По прозвищу Пенда | страница 24
Шалая весенняя речка уже входила в берега, унося мутные, взбаламученные воды на восток. Оседал по заводям сор половодья, покрываясь песком и илом. Сохли по берегам тина и плесень. Угрюмка хотел зачерпнуть чистой воды. Подошел к реке ниже табора, склонился над омутом и увидел сквозь редеющую муть конский остов. Перекрестившись, юнец поднялся против течения и наполнил котел из чистого родничка, стекавшего тонкой хрустальной струйкой в реку.

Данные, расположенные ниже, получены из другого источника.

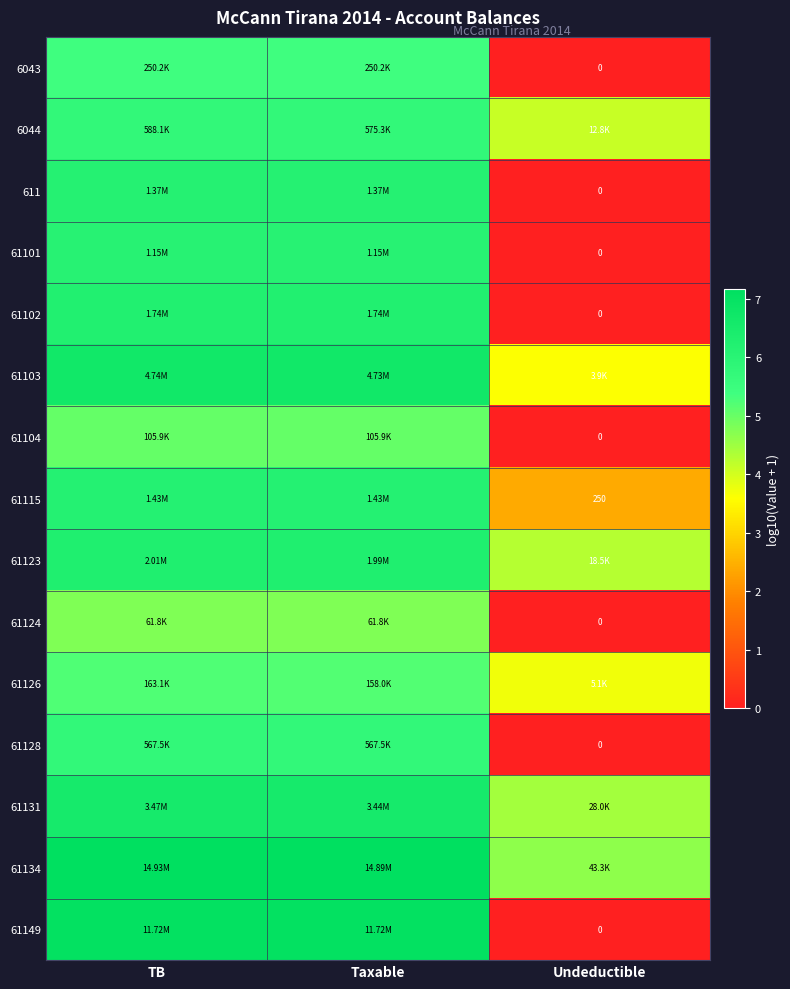

What is the spread (max minus min) of values at Undeductible?

4.6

Казаки подкрепились в дорогу. Купец-передовщик выдал им три лука и две пищали. Они опоясались саблями. Угрюмка сунул за кушак топор, засапожный нож — за крепко связанную бечевой, густо смазанную дегтем голяшку бахила, затем сел на утомленную дневным переходом лошадь.
Послушание обозных и гулящих людей тронуло Гаврилу. Почтительно придерживаемый под локти служилыми сибирцами, он вскарабкался на спину кобыле. Старик молодецки приосанился, поддал в бока изработанной лошадки запятниками добротных сапог — и отряд отправился к ямской слободе, где гуляли сын боярский Васька Сараев и атаман Евстрат.
— Их там более двух десятков сабель, — опасливо сообщали верхотурские казаки.
— А нас восемь удальцов! — бесстрашно отвечал ермаковец, расправляя седую бороду по груди. — У меня грамота с указом. Да люди сказывают, атаман с сыном боярским передрались и казаки меж собой в ссоре.
Покатилось солнце ясное на закат дня, туда, где звенел булат и смрадные пороховые тучи ползли по выжженной земле. Пролитой кровью наливалась темная вечерняя заря. Будто приснилась донцам мирная весна: опять привычно рысили они в ночи, чтобы отбить товарища. И снова ныло сердце от тайных помыслов, от лихого коварства и неизбежной измены честному ермаковцу. А он, не давая отдыха лошадям, торопился поспеть в слободу к полуночи.
Остывал западный свод неба, будто омытый чистой ключевой водой и весенними дождями. Тусклая, словно мукой присыпанная, появилась на нем первая звезда. Вскоре и вовсе стемнело. Чертям на радость вышла полная луна. Длинные тени деревьев вытянулись на полянах. Леший то и дело подсовывал под копыта корни и сучки. Уставшие лошадки спотыкались и шумно вздыхали.
Старость и попу не в радость. Отвыкший от верховой езды, старый казак стал придерживать кобылку, хвататься за поясницу. По совету верхотурцев пробовал лечь на круп. Ему стало еще хуже. Тут Рябой вкрадчивым и ласковым голосом предложил спарить лошадей носилками и положить в них старика. А поскольку спаренные лошади пойдут медленней — их, донцов, отправить вперед.